◆ **EXERCISE DATA**
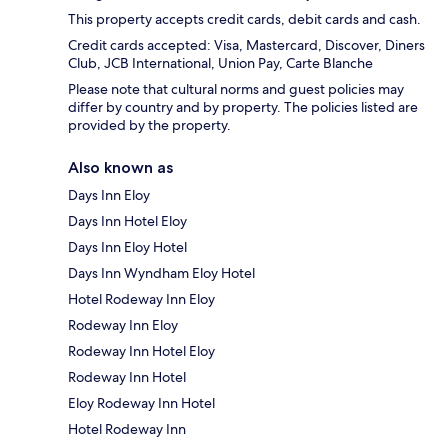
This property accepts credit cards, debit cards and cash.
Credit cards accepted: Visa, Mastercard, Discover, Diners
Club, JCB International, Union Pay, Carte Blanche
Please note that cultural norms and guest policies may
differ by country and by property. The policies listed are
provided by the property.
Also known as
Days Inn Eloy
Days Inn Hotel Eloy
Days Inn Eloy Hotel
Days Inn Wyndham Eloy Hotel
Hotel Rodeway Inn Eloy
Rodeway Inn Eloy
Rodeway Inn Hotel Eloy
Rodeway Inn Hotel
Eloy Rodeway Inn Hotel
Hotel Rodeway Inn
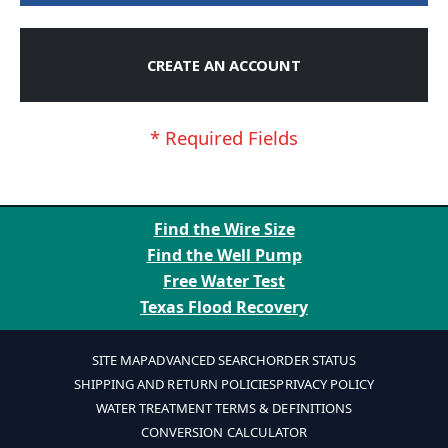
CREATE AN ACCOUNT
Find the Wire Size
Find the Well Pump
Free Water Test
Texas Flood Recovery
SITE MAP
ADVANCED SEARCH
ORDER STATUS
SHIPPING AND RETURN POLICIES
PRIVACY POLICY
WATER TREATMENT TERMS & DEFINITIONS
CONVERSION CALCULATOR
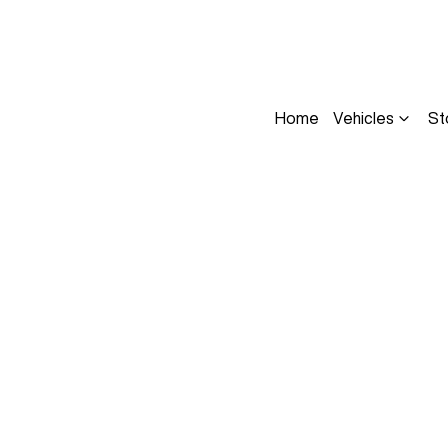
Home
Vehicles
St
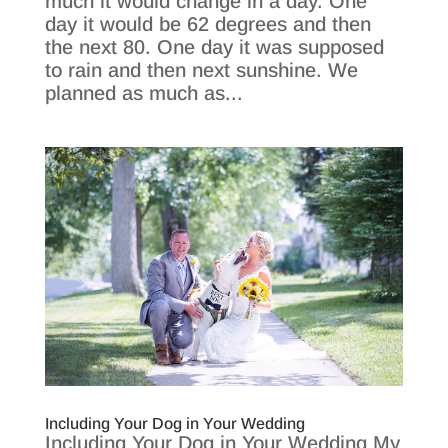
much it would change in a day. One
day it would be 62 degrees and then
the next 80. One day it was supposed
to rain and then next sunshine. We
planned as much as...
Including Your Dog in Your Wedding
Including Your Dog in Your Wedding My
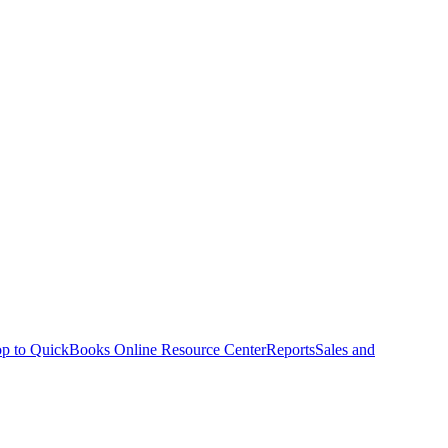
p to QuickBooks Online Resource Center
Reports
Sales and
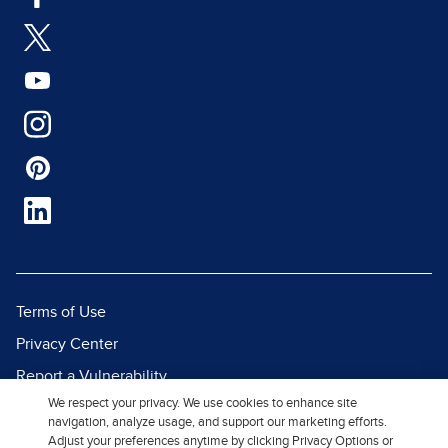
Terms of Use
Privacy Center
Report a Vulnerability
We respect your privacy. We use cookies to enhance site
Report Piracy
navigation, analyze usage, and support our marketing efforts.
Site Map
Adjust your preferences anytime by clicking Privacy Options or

◆ **YOUR ASSIGNMENT**
When you copy the entries, keep every word exactly as it stands and drop any pictures.

◆ **RESPONSE TO THIS EXERCISE**
This property accepts credit cards, debit cards and cash.
Credit cards accepted: Visa, Mastercard, Discover, Diners
Club, JCB International, Union Pay, Carte Blanche
Please note that cultural norms and guest policies may
differ by country and by property. The policies listed are
provided by the property.
Also known as
Days Inn Eloy
Days Inn Hotel Eloy
Days Inn Eloy Hotel
Days Inn Wyndham Eloy Hotel
Hotel Rodeway Inn Eloy
Rodeway Inn Eloy
Rodeway Inn Hotel Eloy
Rodeway Inn Hotel
Eloy Rodeway Inn Hotel
Hotel Rodeway Inn
CREATE AN ACCOUNT
Find the Wire Size
Find the Well Pump
Free Water Test
Texas Flood Recovery
SITE MAP
ADVANCED SEARCH
ORDER STATUS
SHIPPING AND RETURN POLICIES
PRIVACY POLICY
WATER TREATMENT TERMS & DEFINITIONS
CONVERSION CALCULATOR
Home
Vehicles
St
much it would change in a day. One
day it would be 62 degrees and then
the next 80. One day it was supposed
to rain and then next sunshine. We
planned as much as...
Including Your Dog in Your Wedding
Including Your Dog in Your Wedding My
p to QuickBooks Online Resource Center
Reports
Sales and
Terms of Use
Privacy Center
Report a Vulnerability
We respect your privacy. We use cookies to enhance site
Report Piracy
navigation, analyze usage, and support our marketing efforts.
Site Map
Adjust your preferences anytime by clicking Privacy Options or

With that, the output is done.